─── TEXT PASSAGE

Spark runs on both Windows and UNIX-like systems. Make sure Java is in your PATH or JAVA_HOME is set.

Pre-Built Packages

The easiest way to get started is downloading a pre-built package.

Download Spark

Visit the Spark downloads page and download a pre-built package.Choose a package type:

Pre-built for Hadoop: Includes Hadoop libraries (recommended for most users)
Pre-built without Hadoop: Smaller package, provide Hadoop separately

Extract the archive

tar -xzf spark-4.0.0-bin-hadoop3.tgz
cd spark-4.0.0-bin-hadoop3

Set up environment (optional)

Add Spark to your PATH:

# Add to ~/.bashrc or ~/.zshrc
export SPARK_HOME=/path/to/spark
export PATH=$SPARK_HOME/bin:$PATH

Verify installation

Test your installation:

./bin/spark-shell --version

Installation by Platform

Linux
macOS
Windows
Docker

Ubuntu/Debian

Install Java first:

# Install Java 17
sudo apt update
sudo apt install openjdk-17-jdk

# Verify installation
java -version

Download and extract Spark:

# Download Spark
wget https://downloads.apache.org/spark/spark-4.0.0/spark-4.0.0-bin-hadoop3.tgz

# Extract
tar -xzf spark-4.0.0-bin-hadoop3.tgz
sudo mv spark-4.0.0-bin-hadoop3 /opt/spark

# Set environment variables
echo 'export SPARK_HOME=/opt/spark' >> ~/.bashrc
echo 'export PATH=$SPARK_HOME/bin:$PATH' >> ~/.bashrc
source ~/.bashrc

RHEL/CentOS/Fedora

# Install Java 17
sudo dnf install java-17-openjdk-devel

# Download and install Spark (same as above)
wget https://downloads.apache.org/spark/spark-4.0.0/spark-4.0.0-bin-hadoop3.tgz
tar -xzf spark-4.0.0-bin-hadoop3.tgz
sudo mv spark-4.0.0-bin-hadoop3 /opt/spark

Using Homebrew (Recommended)

──────

● TO DO
a – Translate this sentence from the Spark installation guide into Spanish: "The easiest way to get started is downloading a pre-built package."
b – Answer these questions using the Spark installation guide:
(i) Which package type does it recommend for most users?
(ii) What command installs Java 17 on RHEL/CentOS/Fedora?
(iii) Into which directory is the extracted Spark folder moved in the Ubuntu/Debian steps?
The items that come next are taken from a separate source.

─── STUDY MATERIAL

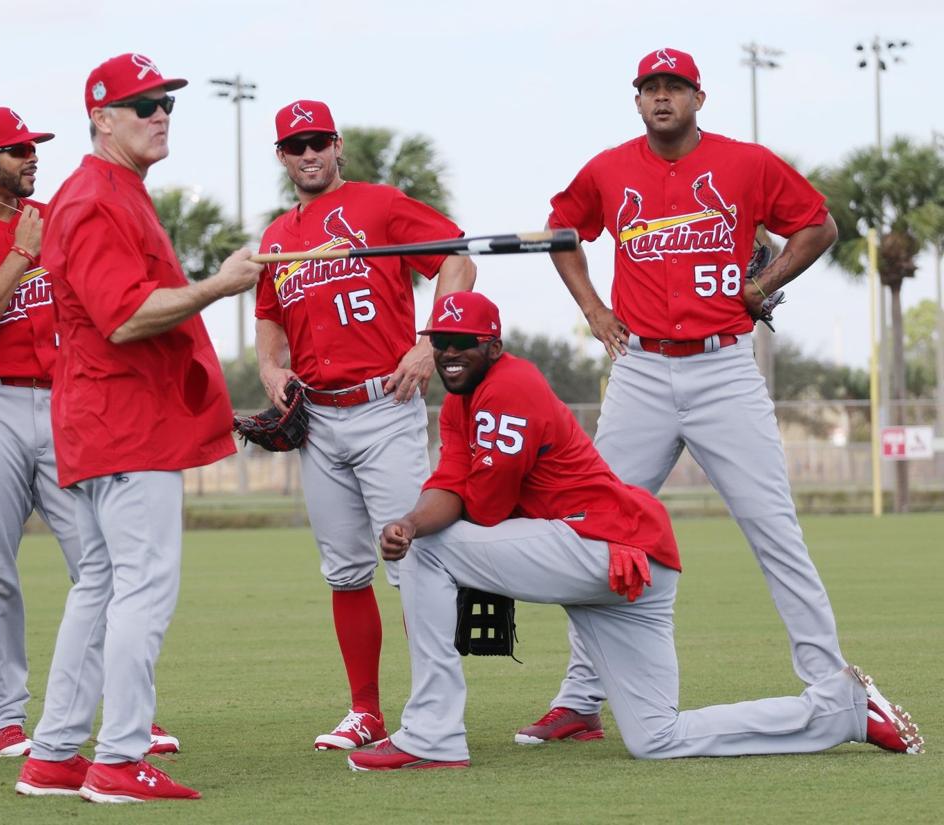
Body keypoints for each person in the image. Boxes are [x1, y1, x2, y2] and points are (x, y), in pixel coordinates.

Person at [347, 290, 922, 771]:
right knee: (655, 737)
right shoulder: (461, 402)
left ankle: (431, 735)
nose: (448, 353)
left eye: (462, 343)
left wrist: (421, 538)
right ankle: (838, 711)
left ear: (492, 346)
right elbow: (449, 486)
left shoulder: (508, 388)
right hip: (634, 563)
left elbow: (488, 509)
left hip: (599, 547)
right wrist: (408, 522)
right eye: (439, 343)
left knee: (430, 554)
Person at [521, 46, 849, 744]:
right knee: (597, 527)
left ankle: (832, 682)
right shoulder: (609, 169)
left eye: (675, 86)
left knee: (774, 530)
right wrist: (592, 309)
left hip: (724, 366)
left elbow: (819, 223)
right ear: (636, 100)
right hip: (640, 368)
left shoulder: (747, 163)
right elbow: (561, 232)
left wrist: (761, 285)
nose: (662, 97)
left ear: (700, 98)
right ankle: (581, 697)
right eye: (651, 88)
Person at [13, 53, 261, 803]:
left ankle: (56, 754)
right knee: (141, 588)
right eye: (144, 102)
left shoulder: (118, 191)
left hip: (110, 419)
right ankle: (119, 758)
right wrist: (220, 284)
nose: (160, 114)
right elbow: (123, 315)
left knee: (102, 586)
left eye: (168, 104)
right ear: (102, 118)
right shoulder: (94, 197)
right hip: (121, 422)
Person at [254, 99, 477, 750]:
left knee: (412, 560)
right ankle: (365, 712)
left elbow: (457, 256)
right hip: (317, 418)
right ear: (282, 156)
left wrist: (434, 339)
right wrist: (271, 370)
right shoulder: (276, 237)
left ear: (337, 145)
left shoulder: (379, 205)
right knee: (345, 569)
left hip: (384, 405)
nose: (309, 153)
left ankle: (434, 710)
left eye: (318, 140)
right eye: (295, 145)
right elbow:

──────

● TASK RESPONSES
a – La forma más sencilla de empezar es descargar un paquete precompilado.

b –
(i) Pre-built for Hadoop
(ii) sudo dnf install java-17-openjdk-devel
(iii) /opt/spark